Başka bir şey söylemeden yerimden kalktım. Gözüm hemen yan barakadaki Nisa'ya doğru gitti. Hâlâ uyuyordu. Uyurken o kadar güzel görünüyordu ki...

"Anca öyle bakarsın." dedi Anıl sitemle. Haklı olduğu için bir şey söyleyemedim.

"Neyse hadi burada ses yapmayalım. Sahile gidelim." Anıl onayladığında sahile geçerek kumlara oturduk.

"Anlat bakalım. Neler dönüyor?" dedi Anıl oturduğumuz gibi. Olayı kısaca özetledim.

"Bizim ekipten arkadaşlar öyle diyince çok korktum Anıl. Kendim için korkmadım. Nisa için korktum. Kamera önünde görünmek ya da görünmemek değil benim için mevzu. Nisa'nın 2020'de yaşadıklarını televizyondan izledim ben. Nisa'nın ne kadar yıprandığını ekrandan gördüm. İnsanların acımasız eleştirilerine birebir şahit oldum. Ben bunları bilerek bizim ilişkimizin de bu şekilde duyulmasını istemedim." dedim tek bir nefeste. Uzun zamandır içimde tuttuklarım birden dışarı çıkmıştı.

"Böyle daha mı iyi oldu Oge? Yaptığın şey çok mantıksız. İnsanlar en fazla kavga etmişler der. Öncesini unutmazlar ki." dedi Anıl da.

"Haklısın ama o an bir şey yapmam gerektiğini hissettim ve bu doğruymuş gibi geldi. Çok düşünecek vaktim olmadı. Nisa'ya zarar gelmesin diye düşünürken ben daha çok zarar verdim."
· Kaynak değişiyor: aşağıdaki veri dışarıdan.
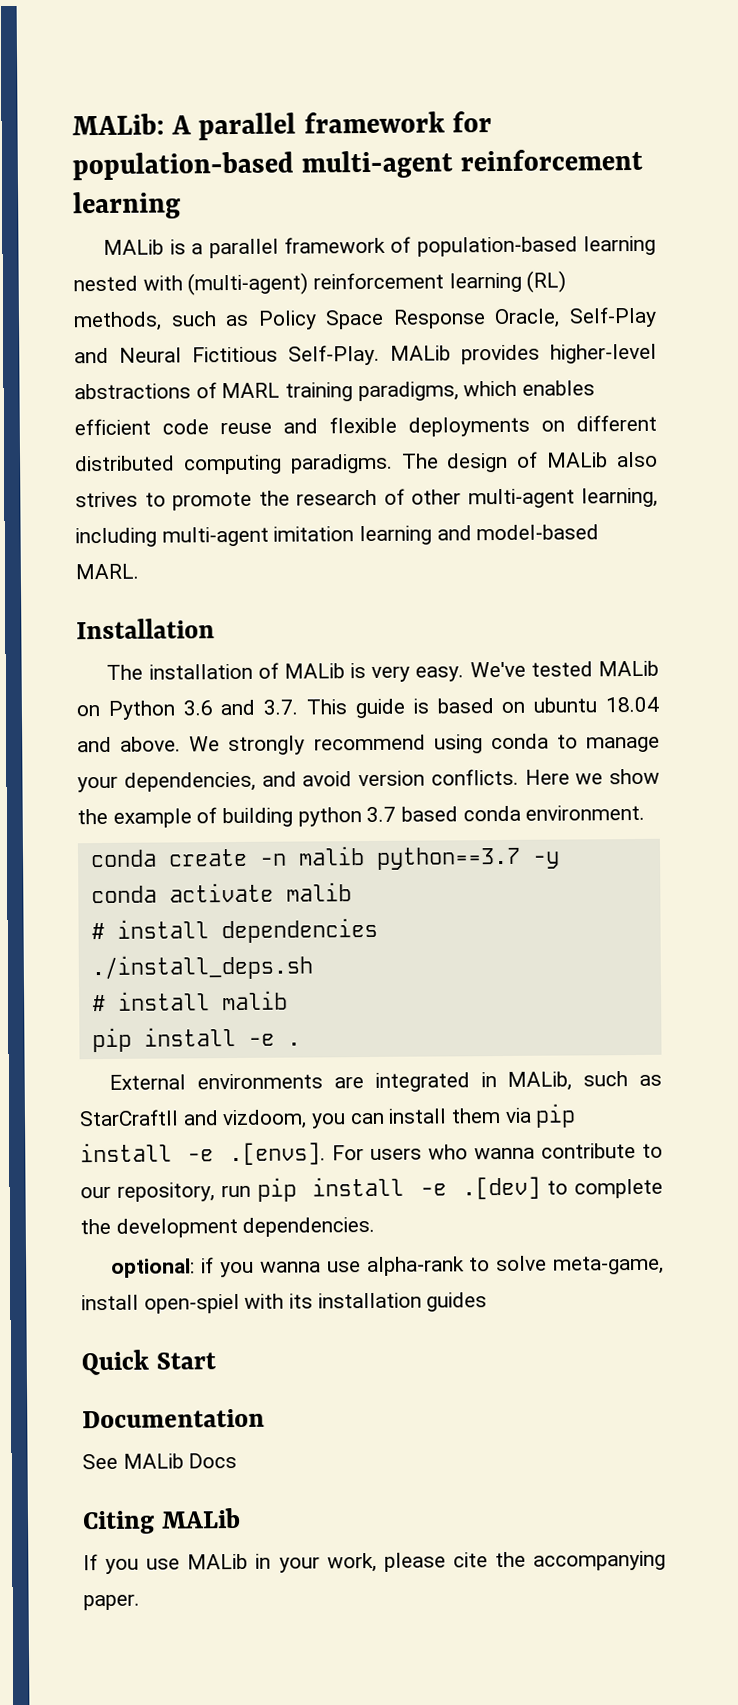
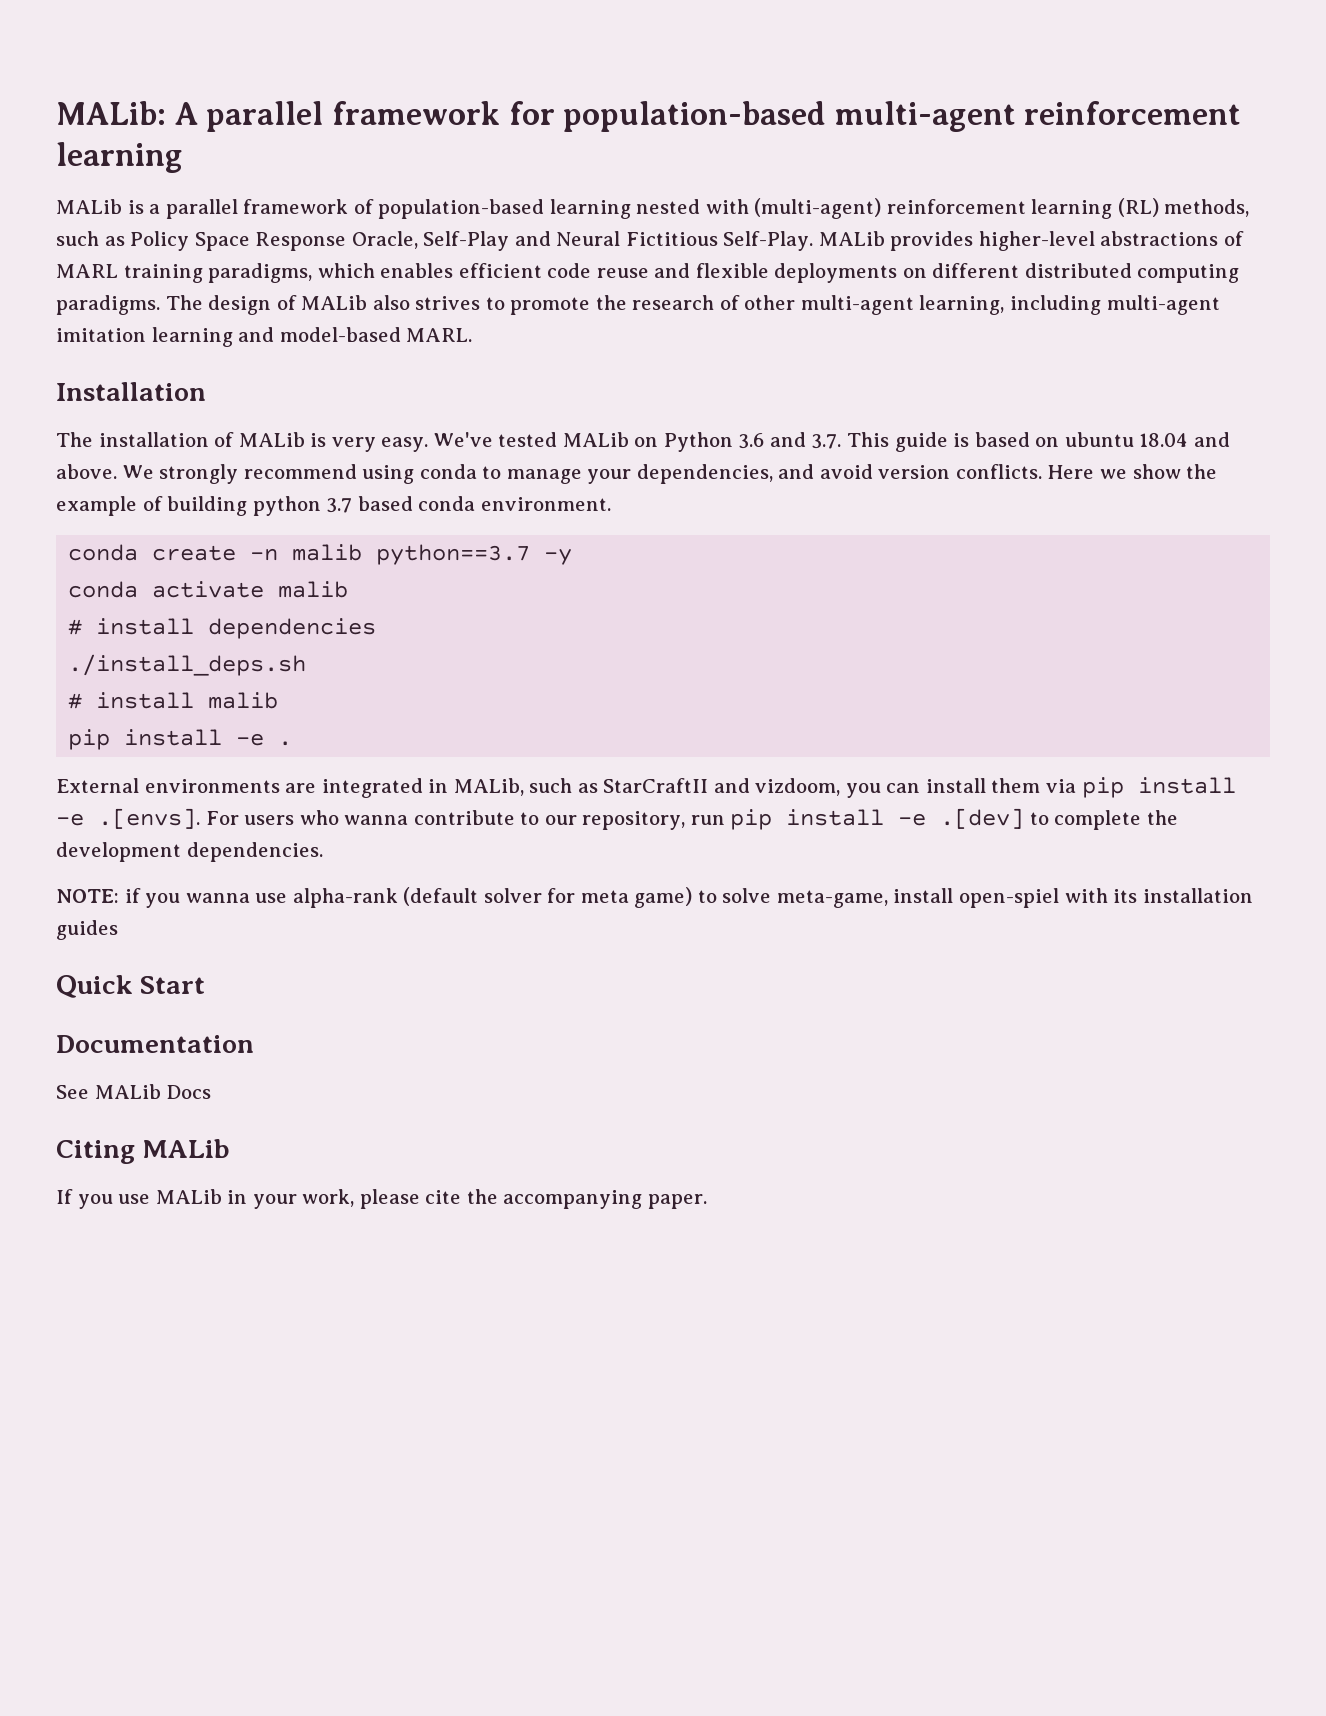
[111,1258,196,1278] optional: -> [56,889,119,903] NOTE:
(465, 1266) none -> [403,887,693,908] (default solver for meta game)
"Madem farkındasın her şeyin... Bir şey yap düzeltmek için."

"Yapmaya çalışıyorum zaten. Ama yaşananları geri alamıyorum ki. Ne Nisa unutabiliyor ne de ben unutabiliyorum." derin bir nefes aldım. İçim sıkılıyordu. Düşündükçe işin içinden çıkamıyordum. Ama her şeyin sorumlusu ben olduğum için de kendimden başka kızacak kimsem yoktu.

"Sana bir tane yumruk geçiresim geldi valla o gün. Hatırladıkça tüylerim diken diken oluyor." dedi Anıl sinirle.

"Geçirseydin bir tane." dedim hemen.

"Düşündüm ama sonra Avatar varken benim vurmam hoş olmaz diye vurmadım. Müsait bir zamanda ondan sana vurmasını rica edeceğim, aklımda." dediğinde güldüm.

"O vurmasın... Onun yumruğunu yedim ben daha önce. Çok fena."

"İşte o yüzden o vuracak. Sen onu hak ediyorsun şu an."

"Neyse hadi takımın yanına gidelim, uyanmışlardır." dedim.

Barakaya gittik. Dediğim gibi herkes uyanmıştı. Erzaklarımızı kullanarak yemek hazırladık ve yedik. Oyun öncesi enerjiye ihtiyacımız vardı. Nisa, Hikmet abiyle beraber oturmuştu. Mümkün olduğunca benimle iletişim halinde olmuyordu. Oyun vakti geldiğinde araca binerek oyun alanına geçtik.